Et cette maturité dans les textes s’accompagne également d’une nouvelle couleur musicale dans les arrangements. C’est Brian Jones qui insuffle un côté pop avec le riff singulier, souvent attribué par erreur à un sitar. Il s’agit en fait de la combinaison d’une mandoline et d’une guitare slide 12 cordes.
L’ange blond apporte son savoir-faire de multi-instrumentiste sur plusieurs morceaux : Sitar sur Paint it black, Marimbas et Vibraphone sur Under my thumb et Out of time, Harmonica sur Goin’ home et High and Dry, guitare slide sur Doncha Bother Me, orgue sur Take It or Leave It, Dulcimer sur I Am Waiting et la très belle ballade Lady jane. On peut le voir jouer de cet instrument traditionnel des Appalaches dans plusieurs apparitions à la télévision :
Mais toujours l’influence Rhythm & Blues
Ces nouvelles couleurs pop n’empêchent pas les Stones de garder leurs racines blues. Et le même Brian Jones qui s’aventure ver le sitar et le dulcimer continue de jouer brillamment de l’harmonica (Goin’ home et High and Dry), et de la guitare slide (Doncha Bother Me). Le groupe jamme pendant plus de 11 minutes sur Goin’ home, et continue d’aligner des rythmiques rockn’roll sur Flight 505, It’s Not Easy, Think… preuve qu’il compte bien garder les deux pieds dans le style qui l’a lancé. Et les sexistes Under my thumb et Stupid girl tendent à confirmer leur statut de bad boys.

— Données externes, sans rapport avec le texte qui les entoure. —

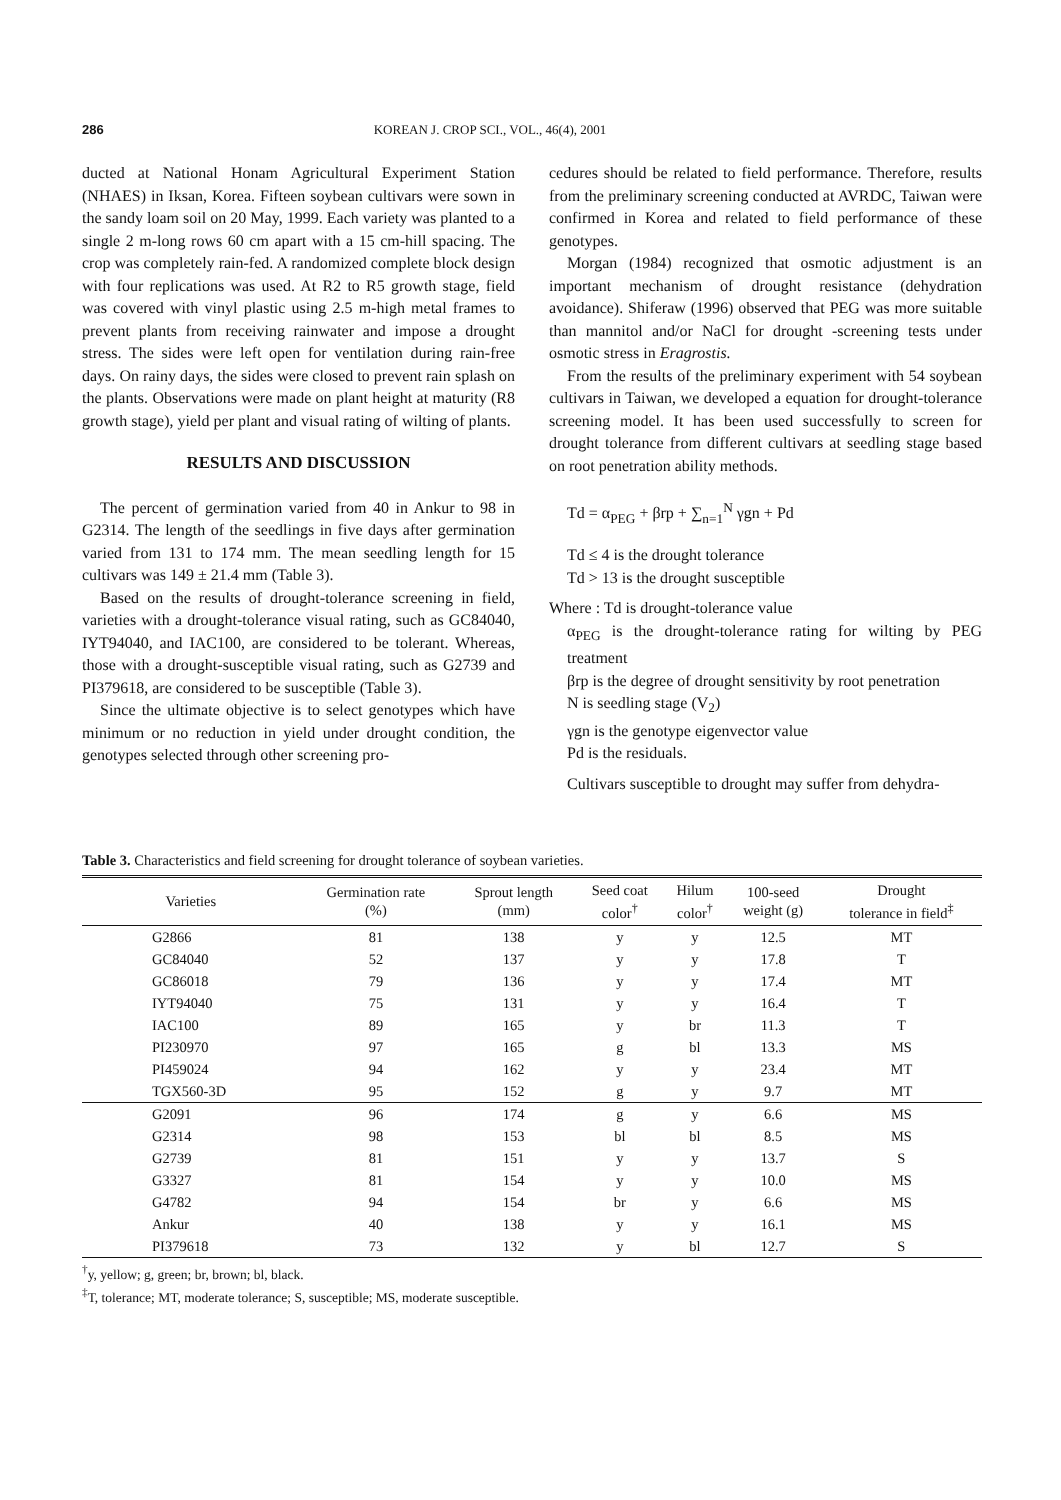286 KOREAN J. CROP SCI., VOL., 46(4), 2001
ducted at National Honam Agricultural Experiment Station (NHAES) in Iksan, Korea. Fifteen soybean cultivars were sown in the sandy loam soil on 20 May, 1999. Each variety was planted to a single 2 m-long rows 60 cm apart with a 15 cm-hill spacing. The crop was completely rain-fed. A randomized complete block design with four replications was used. At R2 to R5 growth stage, field was covered with vinyl plastic using 2.5 m-high metal frames to prevent plants from receiving rainwater and impose a drought stress. The sides were left open for ventilation during rain-free days. On rainy days, the sides were closed to prevent rain splash on the plants. Observations were made on plant height at maturity (R8 growth stage), yield per plant and visual rating of wilting of plants.
RESULTS AND DISCUSSION
The percent of germination varied from 40 in Ankur to 98 in G2314. The length of the seedlings in five days after germination varied from 131 to 174 mm. The mean seedling length for 15 cultivars was 149 ± 21.4 mm (Table 3).
Based on the results of drought-tolerance screening in field, varieties with a drought-tolerance visual rating, such as GC84040, IYT94040, and IAC100, are considered to be tolerant. Whereas, those with a drought-susceptible visual rating, such as G2739 and PI379618, are considered to be susceptible (Table 3).
Since the ultimate objective is to select genotypes which have minimum or no reduction in yield under drought condition, the genotypes selected through other screening pro-
cedures should be related to field performance. Therefore, results from the preliminary screening conducted at AVRDC, Taiwan were confirmed in Korea and related to field performance of these genotypes.
Morgan (1984) recognized that osmotic adjustment is an important mechanism of drought resistance (dehydration avoidance). Shiferaw (1996) observed that PEG was more suitable than mannitol and/or NaCl for drought -screening tests under osmotic stress in Eragrostis.
From the results of the preliminary experiment with 54 soybean cultivars in Taiwan, we developed a equation for drought-tolerance screening model. It has been used successfully to screen for drought tolerance from different cultivars at seedling stage based on root penetration ability methods.
Td = α<sub>PEG</sub> + βrp + ∑<sub>n=1</sub><sup>N</sup> γgn + Pd
Td ≤ 4 is the drought tolerance
Td > 13 is the drought susceptible
Where : Td is drought-tolerance value
α<sub>PEG</sub> is the drought-tolerance rating for wilting by PEG treatment
βrp is the degree of drought sensitivity by root penetration
N is seedling stage (V<sub>2</sub>)
γgn is the genotype eigenvector value
Pd is the residuals.
Cultivars susceptible to drought may suffer from dehydra-
Table 3. Characteristics and field screening for drought tolerance of soybean varieties.
| Varieties | Germination rate (%) | Sprout length (mm) | Seed coat color<sup>†</sup> | Hilum color<sup>†</sup> | 100-seed weight (g) | Drought tolerance in field<sup>‡</sup> |
| --- | --- | --- | --- | --- | --- | --- |
| G2866 | 81 | 138 | y | y | 12.5 | MT |
| GC84040 | 52 | 137 | y | y | 17.8 | T |
| GC86018 | 79 | 136 | y | y | 17.4 | MT |
| IYT94040 | 75 | 131 | y | y | 16.4 | T |
| IAC100 | 89 | 165 | y | br | 11.3 | T |
| PI230970 | 97 | 165 | g | bl | 13.3 | MS |
| PI459024 | 94 | 162 | y | y | 23.4 | MT |
| TGX560-3D | 95 | 152 | g | y | 9.7 | MT |
| G2091 | 96 | 174 | g | y | 6.6 | MS |
| G2314 | 98 | 153 | bl | bl | 8.5 | MS |
| G2739 | 81 | 151 | y | y | 13.7 | S |
| G3327 | 81 | 154 | y | y | 10.0 | MS |
| G4782 | 94 | 154 | br | y | 6.6 | MS |
| Ankur | 40 | 138 | y | y | 16.1 | MS |
| PI379618 | 73 | 132 | y | bl | 12.7 | S |
<sup>†</sup> y, yellow; g, green; br, brown; bl, black.
<sup>‡</sup> T, tolerance; MT, moderate tolerance; S, susceptible; MS, moderate susceptible.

« Laisseriez-vous votre fille épouser un Rolling Stone ? » disait un slogan à l’époque… Le manager Andrew Loog Oldham savait ce qu’il faisait en fabriquant cette étiquette de mauvais garçons. Et même sur un album qui semble s’orienter un peu plus vers la pop (le suivant, Between the buttons, le sera encore plus), les Rolling Stones gardent leur image savamment façonnée.
Ce mariage entre pop et rock, les Rolling Stones vont le cultiver de plus en plus durant les deux années suivantes, avant de revenir à un blues-rock sauvage et primal sur Beggars banquet en 1968. Album qui sonnera le glas de l’ère Brian Jones (excepté deux brèves interventions anecdotiques sur l’album Let it bleed). Mais en attendant, l’apogée des Stones première mouture, avec Jagger et Richards aux compos et Jones aux arrangements, se situe bien sur cet Aftermath, sorti il y a tout juste 55 ans.